GIVEN EXERCISE A: Copy out, word for word, the section of the passage on ancient Babylonian and Assyrian documents that starts at the words "One important point" and ends after the words "is more doubtful.".

Hence, quite apart from the difficulties of copying such ancient inscriptions, often defaced, originally ill-written, and complicated by the personal tastes of individual scribes for odd spellings, rare words, or stock phrases; besides the difficulties of a grammar and vocabulary only partly made out; the very nature of both contracts and letters implies special obscurities. But the peculiarities of these obscurities are such as to excite curiosity and stimulate research.

The wholesome character of the subject-matter, the absence of all possibility of a revision in party interests, the probable straightforward honesty of the purpose, act like a tonic to the ordinary student of history. Nowhere can he find more reliable material for his purpose, if only he can understand it. The history he may reconstruct will be that of real men, whose character and circumstances have not yet been misrepresented. He will find the human nature singularly like what he may observe about him, once he has seen through superficial manners and customs.

One important point cannot be too strongly insisted upon. Numerous as our documents are, they do not form a continuous series. One collection is chiefly composed of temple archives, another comes from a family deed-chest, where only such documents were preserved as were of value to the persons who collected them. At one period we may have a great number of documents relating to one sort of transaction. In the next period we may have hardly any reference to similar transactions, but very complete evidence regarding other matters. We may assume that, in such a conservative country as Assyria or Babylonia, things went on for ages in much the same way. Conclusions rightly drawn for early times are probably true for the later periods also. As far as we can test this assumption, it holds good. We may even assume that the converse is true, but that is more doubtful.

Thus, we find that the practice of taking a pledge as security for debt is fully established for later times and we may therefore hesitate to deny its existence in early periods, although we have no direct evidence on the point. This absence of evidence may be due to the nature of the early collections. It may be an accident. It may also be due to the fact that the tablet acknowledging a loan was usually broken up on the return of the sum. But it might also be the fact that pledges were not usual in early times. Such was, indeed, formerly the conclusion drawn from the absence of documents referring to pledges; but Dr. B. Meissner pointed out that the legal phrase-books bore witness to the existence of the custom. The discovery of the Code of Hammurabi has shown that the practice not only existed, but was regulated by statute in his time. Hence the argument from silence is once more shown to be fallacious.

GIVEN EXERCISE B: From the records below, lay out as a numbered list the lines running from the line that contains "text (18:1-30); (19:1-19)" through the line that contains "text A terra", omitting any blank lines.

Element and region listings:
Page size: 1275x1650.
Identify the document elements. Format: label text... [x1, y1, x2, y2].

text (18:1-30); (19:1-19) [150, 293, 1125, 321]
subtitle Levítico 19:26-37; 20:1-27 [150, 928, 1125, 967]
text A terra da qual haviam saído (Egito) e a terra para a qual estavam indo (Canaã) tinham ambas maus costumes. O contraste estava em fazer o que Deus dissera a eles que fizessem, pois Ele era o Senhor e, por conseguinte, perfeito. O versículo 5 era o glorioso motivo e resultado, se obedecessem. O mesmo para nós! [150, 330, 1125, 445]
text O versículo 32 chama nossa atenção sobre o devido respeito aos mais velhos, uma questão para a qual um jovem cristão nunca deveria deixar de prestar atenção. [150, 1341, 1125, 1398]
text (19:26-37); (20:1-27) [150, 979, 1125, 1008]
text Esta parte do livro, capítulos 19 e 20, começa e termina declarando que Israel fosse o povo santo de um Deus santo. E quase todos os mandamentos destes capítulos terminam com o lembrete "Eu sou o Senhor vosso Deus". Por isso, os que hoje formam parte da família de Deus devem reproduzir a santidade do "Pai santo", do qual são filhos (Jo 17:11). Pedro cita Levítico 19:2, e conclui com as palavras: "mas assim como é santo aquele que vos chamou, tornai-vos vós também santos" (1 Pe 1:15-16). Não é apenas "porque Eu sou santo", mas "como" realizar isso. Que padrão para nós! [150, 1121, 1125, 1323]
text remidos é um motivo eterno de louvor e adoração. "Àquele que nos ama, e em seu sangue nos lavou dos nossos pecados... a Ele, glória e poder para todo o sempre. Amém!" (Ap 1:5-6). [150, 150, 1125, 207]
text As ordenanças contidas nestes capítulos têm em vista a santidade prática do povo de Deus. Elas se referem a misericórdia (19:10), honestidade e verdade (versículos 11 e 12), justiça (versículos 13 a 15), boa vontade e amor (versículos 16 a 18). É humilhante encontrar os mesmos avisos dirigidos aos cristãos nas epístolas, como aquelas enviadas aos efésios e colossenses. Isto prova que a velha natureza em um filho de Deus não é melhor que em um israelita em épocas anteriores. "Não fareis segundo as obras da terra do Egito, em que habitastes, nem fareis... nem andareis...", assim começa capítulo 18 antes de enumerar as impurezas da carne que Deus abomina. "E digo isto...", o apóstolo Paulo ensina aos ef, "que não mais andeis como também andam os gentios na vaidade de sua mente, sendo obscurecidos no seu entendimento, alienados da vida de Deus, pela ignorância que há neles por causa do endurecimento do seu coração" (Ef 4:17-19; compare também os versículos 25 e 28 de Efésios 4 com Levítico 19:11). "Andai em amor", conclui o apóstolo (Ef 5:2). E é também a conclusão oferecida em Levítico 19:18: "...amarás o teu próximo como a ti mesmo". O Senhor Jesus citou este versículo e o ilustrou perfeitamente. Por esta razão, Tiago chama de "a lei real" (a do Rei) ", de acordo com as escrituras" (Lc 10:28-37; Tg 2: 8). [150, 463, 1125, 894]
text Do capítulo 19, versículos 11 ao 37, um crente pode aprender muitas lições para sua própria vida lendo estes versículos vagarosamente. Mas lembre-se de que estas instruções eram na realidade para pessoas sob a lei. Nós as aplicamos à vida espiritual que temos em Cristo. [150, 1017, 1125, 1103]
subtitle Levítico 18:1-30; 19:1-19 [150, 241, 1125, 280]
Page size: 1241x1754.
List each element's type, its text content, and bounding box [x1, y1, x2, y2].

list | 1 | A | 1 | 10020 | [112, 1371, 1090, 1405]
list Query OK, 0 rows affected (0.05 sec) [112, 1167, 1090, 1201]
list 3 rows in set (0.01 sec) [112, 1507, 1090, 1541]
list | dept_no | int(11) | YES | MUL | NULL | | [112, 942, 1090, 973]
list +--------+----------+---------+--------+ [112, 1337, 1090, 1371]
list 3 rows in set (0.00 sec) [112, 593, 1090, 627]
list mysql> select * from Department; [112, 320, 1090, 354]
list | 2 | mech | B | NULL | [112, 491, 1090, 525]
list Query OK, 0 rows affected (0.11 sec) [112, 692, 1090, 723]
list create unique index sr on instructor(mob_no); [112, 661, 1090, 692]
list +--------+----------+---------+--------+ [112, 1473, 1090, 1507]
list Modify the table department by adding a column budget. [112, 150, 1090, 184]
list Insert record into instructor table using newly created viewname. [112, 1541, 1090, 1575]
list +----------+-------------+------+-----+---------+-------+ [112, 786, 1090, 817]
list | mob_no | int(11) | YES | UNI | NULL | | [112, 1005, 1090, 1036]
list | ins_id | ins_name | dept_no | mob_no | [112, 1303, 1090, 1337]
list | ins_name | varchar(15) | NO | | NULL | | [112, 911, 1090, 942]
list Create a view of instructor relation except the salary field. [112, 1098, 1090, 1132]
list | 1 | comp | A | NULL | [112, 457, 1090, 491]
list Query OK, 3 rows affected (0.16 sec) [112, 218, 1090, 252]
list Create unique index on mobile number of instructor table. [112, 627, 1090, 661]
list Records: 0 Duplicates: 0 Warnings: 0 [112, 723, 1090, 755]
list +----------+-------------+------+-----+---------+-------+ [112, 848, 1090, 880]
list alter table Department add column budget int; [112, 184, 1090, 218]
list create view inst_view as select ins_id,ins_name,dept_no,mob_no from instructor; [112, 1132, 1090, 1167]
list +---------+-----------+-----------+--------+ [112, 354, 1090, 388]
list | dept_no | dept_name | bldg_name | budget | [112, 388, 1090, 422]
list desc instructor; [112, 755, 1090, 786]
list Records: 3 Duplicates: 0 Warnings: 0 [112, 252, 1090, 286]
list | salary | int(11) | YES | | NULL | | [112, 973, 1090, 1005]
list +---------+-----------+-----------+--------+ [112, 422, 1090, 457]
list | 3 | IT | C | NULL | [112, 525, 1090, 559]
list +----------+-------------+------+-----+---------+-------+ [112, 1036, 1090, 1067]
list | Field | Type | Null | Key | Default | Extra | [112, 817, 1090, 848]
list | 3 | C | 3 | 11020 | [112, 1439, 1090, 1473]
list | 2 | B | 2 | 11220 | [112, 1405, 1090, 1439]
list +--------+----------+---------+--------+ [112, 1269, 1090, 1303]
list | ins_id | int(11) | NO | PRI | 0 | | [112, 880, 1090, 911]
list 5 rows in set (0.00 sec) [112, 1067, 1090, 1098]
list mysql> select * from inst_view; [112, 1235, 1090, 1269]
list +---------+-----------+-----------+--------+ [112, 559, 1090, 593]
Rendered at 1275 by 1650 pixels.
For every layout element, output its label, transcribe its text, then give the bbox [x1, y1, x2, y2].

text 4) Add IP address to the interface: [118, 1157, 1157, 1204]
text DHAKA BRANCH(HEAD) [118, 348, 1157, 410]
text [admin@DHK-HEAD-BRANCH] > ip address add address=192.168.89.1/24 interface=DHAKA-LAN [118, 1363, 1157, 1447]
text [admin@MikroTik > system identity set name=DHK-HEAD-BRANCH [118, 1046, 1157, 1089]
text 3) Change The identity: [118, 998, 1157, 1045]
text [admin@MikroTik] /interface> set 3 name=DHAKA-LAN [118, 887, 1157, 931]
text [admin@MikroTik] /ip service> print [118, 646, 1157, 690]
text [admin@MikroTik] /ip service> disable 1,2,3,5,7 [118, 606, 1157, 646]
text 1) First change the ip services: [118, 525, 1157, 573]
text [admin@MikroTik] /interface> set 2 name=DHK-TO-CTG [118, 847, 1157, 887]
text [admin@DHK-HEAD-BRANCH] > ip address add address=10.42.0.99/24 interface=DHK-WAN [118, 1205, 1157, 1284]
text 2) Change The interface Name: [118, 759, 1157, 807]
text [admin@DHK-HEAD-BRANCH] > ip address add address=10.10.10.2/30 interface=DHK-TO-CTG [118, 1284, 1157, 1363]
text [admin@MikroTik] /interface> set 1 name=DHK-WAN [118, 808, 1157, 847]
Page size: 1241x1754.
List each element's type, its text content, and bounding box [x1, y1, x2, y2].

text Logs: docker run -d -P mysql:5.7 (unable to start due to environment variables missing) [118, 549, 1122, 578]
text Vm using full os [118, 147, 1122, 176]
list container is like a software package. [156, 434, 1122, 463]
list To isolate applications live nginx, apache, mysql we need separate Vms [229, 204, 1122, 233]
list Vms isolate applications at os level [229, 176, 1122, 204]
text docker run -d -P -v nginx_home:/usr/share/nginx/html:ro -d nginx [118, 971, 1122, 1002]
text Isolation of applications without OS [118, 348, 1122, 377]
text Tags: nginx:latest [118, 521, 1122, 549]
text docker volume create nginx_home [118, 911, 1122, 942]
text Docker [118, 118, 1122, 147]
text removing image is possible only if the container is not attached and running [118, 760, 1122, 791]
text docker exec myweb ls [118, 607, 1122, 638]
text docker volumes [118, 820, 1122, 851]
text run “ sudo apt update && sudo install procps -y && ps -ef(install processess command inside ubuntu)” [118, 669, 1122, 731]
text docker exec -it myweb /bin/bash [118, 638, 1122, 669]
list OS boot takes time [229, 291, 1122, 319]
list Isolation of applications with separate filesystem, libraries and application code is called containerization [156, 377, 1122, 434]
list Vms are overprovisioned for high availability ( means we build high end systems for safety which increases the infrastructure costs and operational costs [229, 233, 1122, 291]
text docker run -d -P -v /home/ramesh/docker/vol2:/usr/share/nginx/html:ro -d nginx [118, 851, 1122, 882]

WRITTEN RESPONSE A:
One important point cannot be too strongly insisted upon. Numerous as our documents are, they do not form a continuous series. One collection is chiefly composed of temple archives, another comes from a family deed-chest, where only such documents were preserved as were of value to the persons who collected them. At one period we may have a great number of documents relating to one sort of transaction. In the next period we may have hardly any reference to similar transactions, but very complete evidence regarding other matters. We may assume that, in such a conservative country as Assyria or Babylonia, things went on for ages in much the same way. Conclusions rightly drawn for early times are probably true for the later periods also. As far as we can test this assumption, it holds good. We may even assume that the converse is true, but that is more doubtful.

WRITTEN RESPONSE B:
1. text (18:1-30); (19:1-19) [150, 293, 1125, 321]
2. subtitle Levítico 19:26-37; 20:1-27 [150, 928, 1125, 967]
3. text A terra da qual haviam saído (Egito) e a terra para a qual estavam indo (Canaã) tinham ambas maus costumes. O contraste estava em fazer o que Deus dissera a eles que fizessem, pois Ele era o Senhor e, por conseguinte, perfeito. O versículo 5 era o glorioso motivo e resultado, se obedecessem. O mesmo para nós! [150, 330, 1125, 445]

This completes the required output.